(NewsNation) — A federal lawsuit against a Georgia school district has been amended by the Southern Policy Law Center and another group to include a transgender student and a grassroots youth organization, The Guardian reported.
This has effectively become the first case challenging anti-LGBTQ+ book bans in the state of Georgia.
The amendment, which was done anonymously to protect the student, widens the case’s focus to include the effects of censorship laws and policies in Georgia on students as well as teachers.
Teacher Katie Rinderle read Scott Stuart’s picture book “My Shadow Is Purple” to her fifth grade class and was fired after parents complained.
After being fired, Rinderle appealed the decision, but it was upheld by the Georgia Board of Education.
Along with the anonymous student, the grassroots youth group Georgia Youth Justice Coalition has been added as a plaintiff. Melody Oliphant, the executive director of the youth coalition, told The Guardian that amending the case was necessary.
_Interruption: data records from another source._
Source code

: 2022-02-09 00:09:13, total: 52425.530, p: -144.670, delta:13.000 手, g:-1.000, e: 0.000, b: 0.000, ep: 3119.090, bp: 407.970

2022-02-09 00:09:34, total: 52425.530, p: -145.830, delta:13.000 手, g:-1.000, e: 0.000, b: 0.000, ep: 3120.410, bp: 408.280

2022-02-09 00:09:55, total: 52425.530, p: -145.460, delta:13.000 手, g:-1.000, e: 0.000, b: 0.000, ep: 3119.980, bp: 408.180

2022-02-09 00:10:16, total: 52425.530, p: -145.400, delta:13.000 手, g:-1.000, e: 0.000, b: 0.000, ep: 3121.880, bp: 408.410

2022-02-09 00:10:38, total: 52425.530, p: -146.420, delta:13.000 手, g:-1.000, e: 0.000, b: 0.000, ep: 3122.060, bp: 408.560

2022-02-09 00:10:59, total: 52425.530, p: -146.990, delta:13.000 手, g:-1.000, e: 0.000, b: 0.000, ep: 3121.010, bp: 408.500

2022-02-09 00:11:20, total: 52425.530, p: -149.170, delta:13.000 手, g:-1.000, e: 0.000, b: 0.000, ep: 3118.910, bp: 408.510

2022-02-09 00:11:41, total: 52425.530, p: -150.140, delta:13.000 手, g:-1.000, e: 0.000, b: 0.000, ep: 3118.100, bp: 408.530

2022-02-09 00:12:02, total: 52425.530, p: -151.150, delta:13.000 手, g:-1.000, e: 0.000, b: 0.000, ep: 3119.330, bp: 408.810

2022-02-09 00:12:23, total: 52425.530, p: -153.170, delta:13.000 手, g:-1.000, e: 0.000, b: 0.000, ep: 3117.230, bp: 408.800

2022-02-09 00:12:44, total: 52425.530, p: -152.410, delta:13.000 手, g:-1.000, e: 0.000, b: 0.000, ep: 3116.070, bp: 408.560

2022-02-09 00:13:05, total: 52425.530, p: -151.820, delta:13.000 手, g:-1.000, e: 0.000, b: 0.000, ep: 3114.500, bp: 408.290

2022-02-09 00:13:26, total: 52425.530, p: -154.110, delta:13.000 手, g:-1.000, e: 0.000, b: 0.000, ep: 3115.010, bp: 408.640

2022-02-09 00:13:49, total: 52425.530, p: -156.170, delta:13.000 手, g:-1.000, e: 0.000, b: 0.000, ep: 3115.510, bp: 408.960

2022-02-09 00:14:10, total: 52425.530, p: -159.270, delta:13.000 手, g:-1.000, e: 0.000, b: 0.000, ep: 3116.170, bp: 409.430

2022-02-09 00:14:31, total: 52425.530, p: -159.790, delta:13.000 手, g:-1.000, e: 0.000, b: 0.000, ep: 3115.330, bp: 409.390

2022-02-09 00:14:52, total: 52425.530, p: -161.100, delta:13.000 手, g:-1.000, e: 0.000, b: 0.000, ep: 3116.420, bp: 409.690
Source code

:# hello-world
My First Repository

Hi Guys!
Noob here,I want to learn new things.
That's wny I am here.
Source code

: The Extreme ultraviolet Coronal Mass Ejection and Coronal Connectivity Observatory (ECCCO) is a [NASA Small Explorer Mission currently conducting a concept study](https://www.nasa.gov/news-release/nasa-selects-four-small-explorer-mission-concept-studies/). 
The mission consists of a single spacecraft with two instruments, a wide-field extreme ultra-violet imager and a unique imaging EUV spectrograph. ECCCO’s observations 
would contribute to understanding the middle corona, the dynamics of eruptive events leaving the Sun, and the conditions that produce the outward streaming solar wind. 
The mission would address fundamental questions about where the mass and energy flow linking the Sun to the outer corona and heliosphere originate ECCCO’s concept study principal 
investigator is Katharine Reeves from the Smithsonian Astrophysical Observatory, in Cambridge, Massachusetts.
“It’s vital that the case was amended, because … it documents the real harms students have experienced as a result of these policies,” Oliphant told the outlet.
Book bans have surged in American schools since 2020, and in 2022, Georgia passed Senate Bill 226, which made it easier for parents to challenge the books their children have access to.
Lawsuits against book bans have started to pop up in different states, as those who oppose them see bans as a way to silence marginalized voices.
Supporters like the group Moms For Liberty say banning is sometimes necessary to protect children from content that’s deemed sexually explicit, not age-appropriate or offensive.
“The problem with the books that our chapters across the country have concerns with is that they are obscene and pornographic,” a Moms for Liberty representative told NewsNation last year. “This has nothing to do with if it’s male and male, female and female, or male and female.”